- [Records to process]:
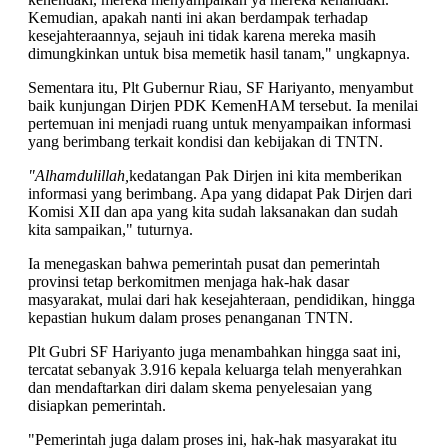
Kemudian, apakah nanti ini akan berdampak terhadap
kesejahteraannya, sejauh ini tidak karena mereka masih
dimungkinkan untuk bisa memetik hasil tanam," ungkapnya.
Sementara itu, Plt Gubernur Riau, SF Hariyanto, menyambut
baik kunjungan Dirjen PDK KemenHAM tersebut. Ia menilai
pertemuan ini menjadi ruang untuk menyampaikan informasi
yang berimbang terkait kondisi dan kebijakan di TNTN.
"Alhamdulillah,
kedatangan Pak Dirjen ini kita memberikan
informasi yang berimbang. Apa yang didapat Pak Dirjen dari
Komisi XII dan apa yang kita sudah laksanakan dan sudah
kita sampaikan," tuturnya.
Ia menegaskan bahwa pemerintah pusat dan pemerintah
provinsi tetap berkomitmen menjaga hak-hak dasar
masyarakat, mulai dari hak kesejahteraan, pendidikan, hingga
kepastian hukum dalam proses penanganan TNTN.
Plt Gubri SF Hariyanto juga menambahkan hingga saat ini,
tercatat sebanyak 3.916 kepala keluarga telah menyerahkan
dan mendaftarkan diri dalam skema penyelesaian yang
disiapkan pemerintah.
"Pemerintah juga dalam proses ini, hak-hak masyarakat itu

- [Written task]: Write out every line of text in the material above word for word, without the picture.

- [Answer space]:
Kemudian, apakah nanti ini akan berdampak terhadap
kesejahteraannya, sejauh ini tidak karena mereka masih
dimungkinkan untuk bisa memetik hasil tanam," ungkapnya.
Sementara itu, Plt Gubernur Riau, SF Hariyanto, menyambut
baik kunjungan Dirjen PDK KemenHAM tersebut. Ia menilai
pertemuan ini menjadi ruang untuk menyampaikan informasi
yang berimbang terkait kondisi dan kebijakan di TNTN.
"Alhamdulillah,
kedatangan Pak Dirjen ini kita memberikan
informasi yang berimbang. Apa yang didapat Pak Dirjen dari
Komisi XII dan apa yang kita sudah laksanakan dan sudah
kita sampaikan," tuturnya.
Ia menegaskan bahwa pemerintah pusat dan pemerintah
provinsi tetap berkomitmen menjaga hak-hak dasar
masyarakat, mulai dari hak kesejahteraan, pendidikan, hingga
kepastian hukum dalam proses penanganan TNTN.
Plt Gubri SF Hariyanto juga menambahkan hingga saat ini,
tercatat sebanyak 3.916 kepala keluarga telah menyerahkan
dan mendaftarkan diri dalam skema penyelesaian yang
disiapkan pemerintah.
"Pemerintah juga dalam proses ini, hak-hak masyarakat itu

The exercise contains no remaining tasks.